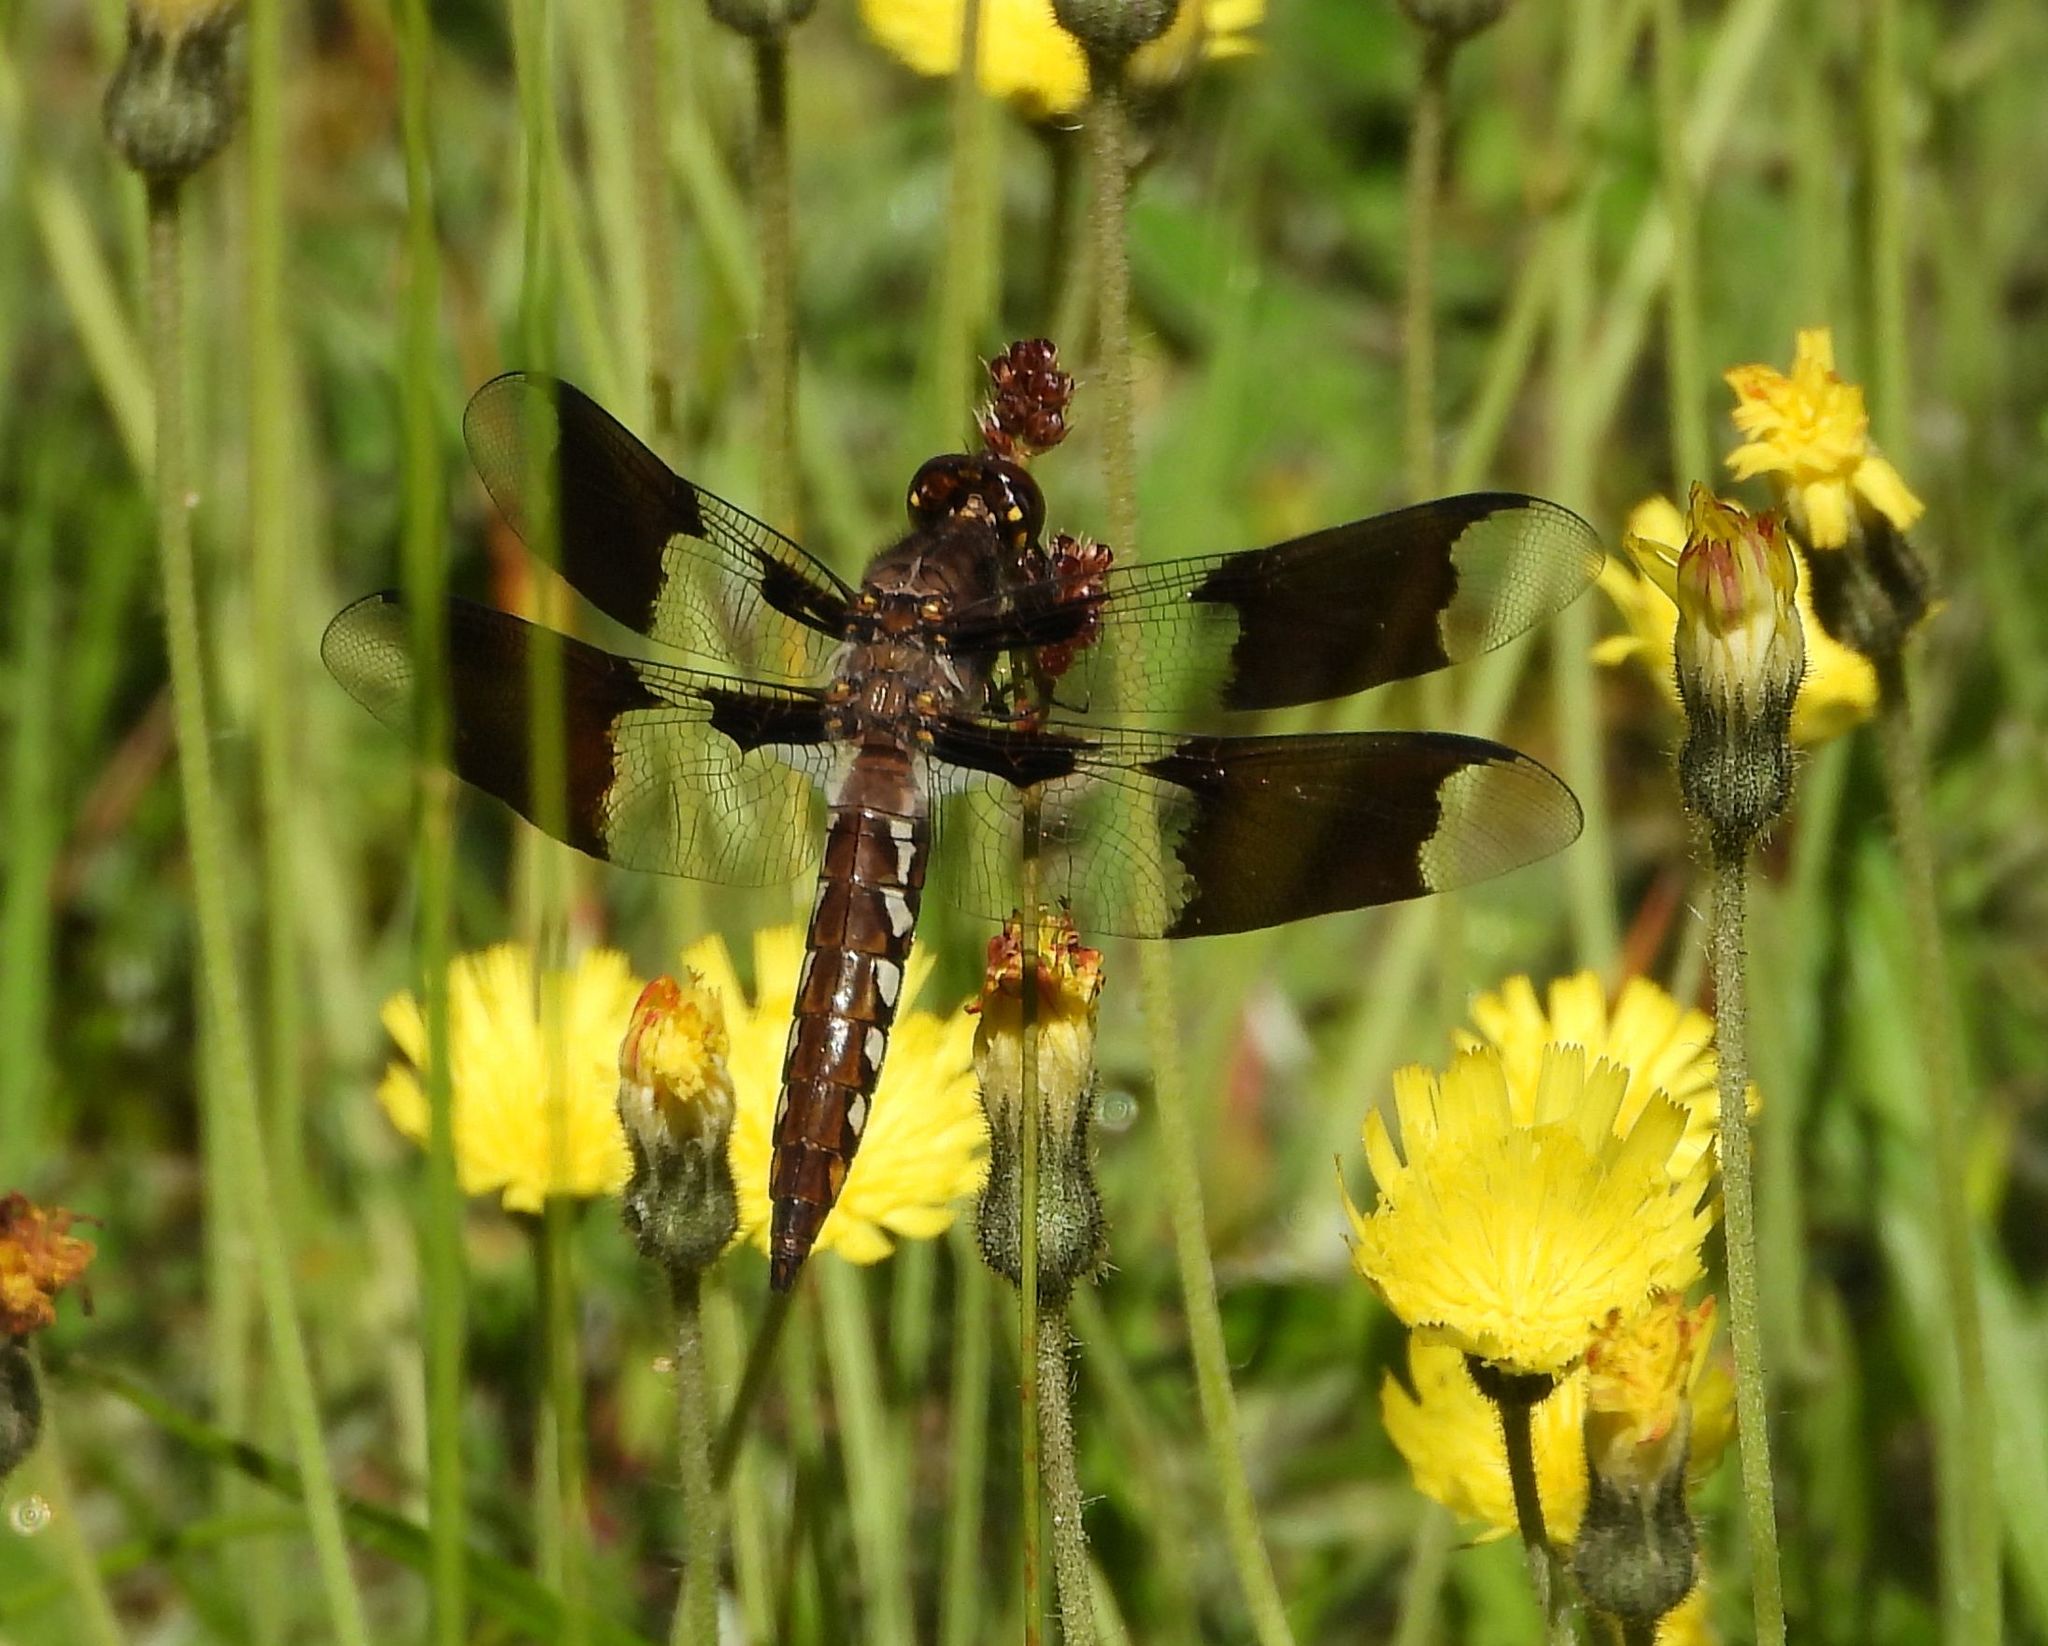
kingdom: Animalia
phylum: Arthropoda
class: Insecta
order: Odonata
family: Libellulidae
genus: Plathemis
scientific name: Plathemis lydia
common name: Common whitetail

### Goal of the exercise
Rewrite the material with "common name" changed to "vernacular name" and everything else the same, leaving out the pictures.

### Full response
kingdom: Animalia
phylum: Arthropoda
class: Insecta
order: Odonata
family: Libellulidae
genus: Plathemis
scientific name: Plathemis lydia
vernacular name: Common whitetail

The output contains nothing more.